Influence of internal and external factors on the fluidity of modified magnesium slag-based backfill materials

Adequate fluidity is essential for conveying mine-fill material. Modified Magnesium Slag-Based Backfill (MFPB), a novel waste-based material, requires a clear understanding of the factors influencing its slurry fluidity. This is crucial for optimizing proportions and promoting the effective application of MFPB. This study examines the impact of internal factors (solid phase composition and mass concentration) and external factors (standing time and temperature) on the fluidity of MFPB. The analysis incorporates rheological, slump, and microscopic investigations.
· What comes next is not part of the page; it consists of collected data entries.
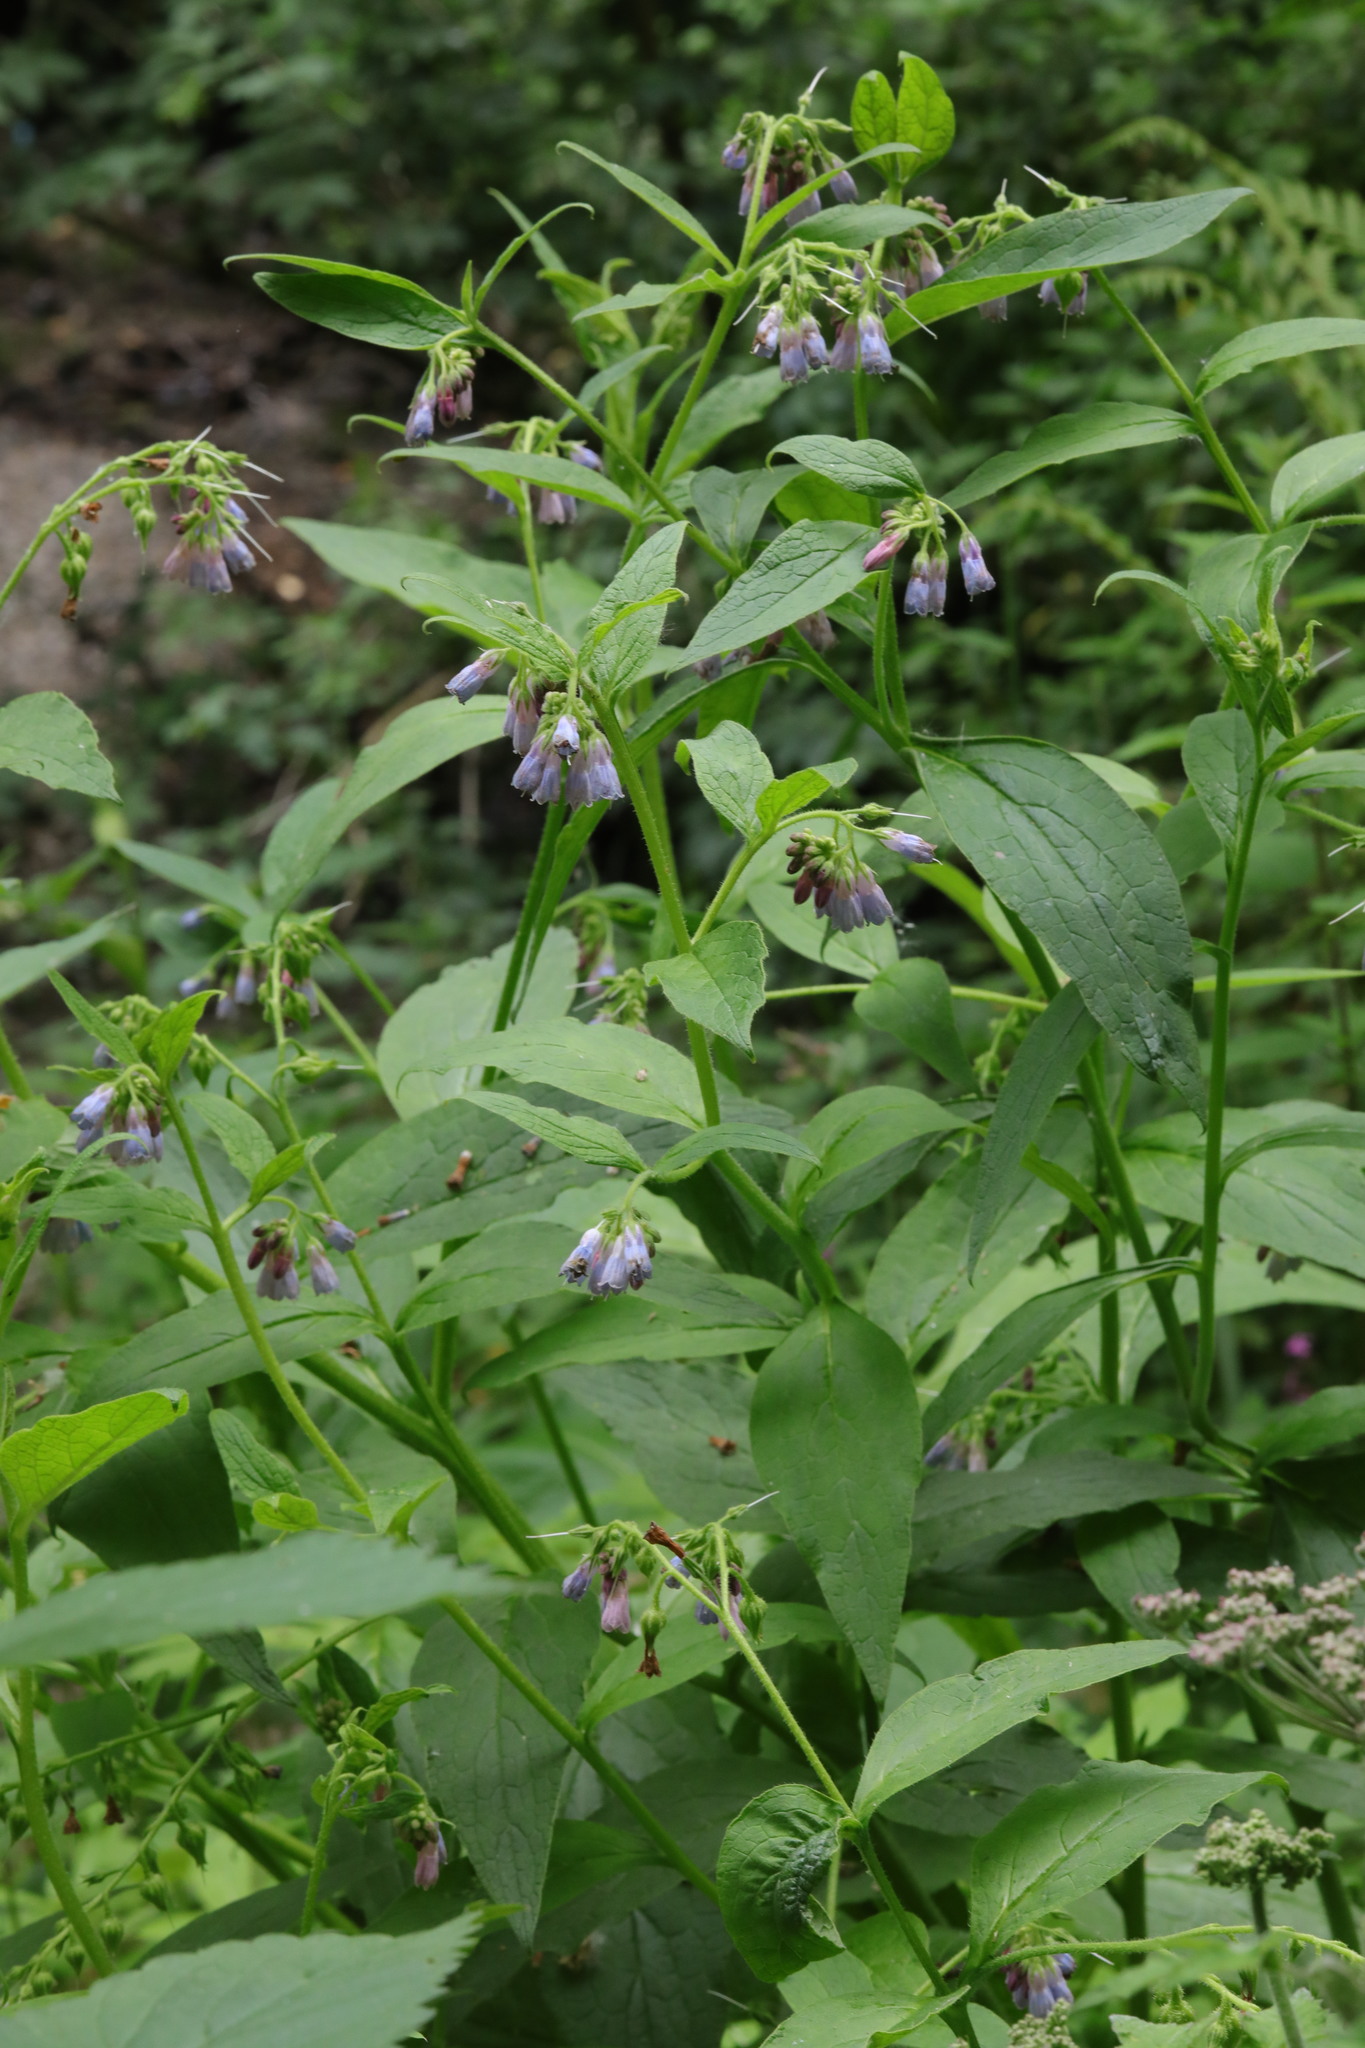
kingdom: Plantae
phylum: Tracheophyta
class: Magnoliopsida
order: Boraginales
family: Boraginaceae
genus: Symphytum
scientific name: Symphytum officinale
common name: Common comfrey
The primary findings indicate that: (1) The rheological profiles of MFPB slurries align with the Hershel-Bulkley model. (2) Variations in external factors can directly influence the gradation structure and floc network formation within the system, consequently impacting the fluidity of the slurry. (3) Reducing MMS, increasing FA or AS, and decreasing mass concentration impede particle flocculation. This leads to the desta-bilization of the skeletal structure, greater access to free water, and increased fluidity of the slurry. (4) Within internal factors, the influence of standing time is more pronounced than that of temperature. Slurry left for a duration exhibits a "stress overshoot" phenomenon at shear rates of 0-5 s(-1), linked to particle settling, hydration and flocculation. Rheological parameters and slurry fluidity "weaken" as standing time and temperature increase. (5) Environmental scanning electron microscopy analysis indicates that prolonged standing time or elevated temperature results in a more developed flocculated structure of the MFPB slurry. This development reduces pores and hinders the free flow of water, contributing to increased yield stress and apparent slurry viscosity. In summary, MFPB demonstrates favorable fluidity under various influencing factors, showcasing potential applications in complex working conditions. This study serves as essential reference and theoretical guidance for the promotion, application, and performance optimization of MFPB.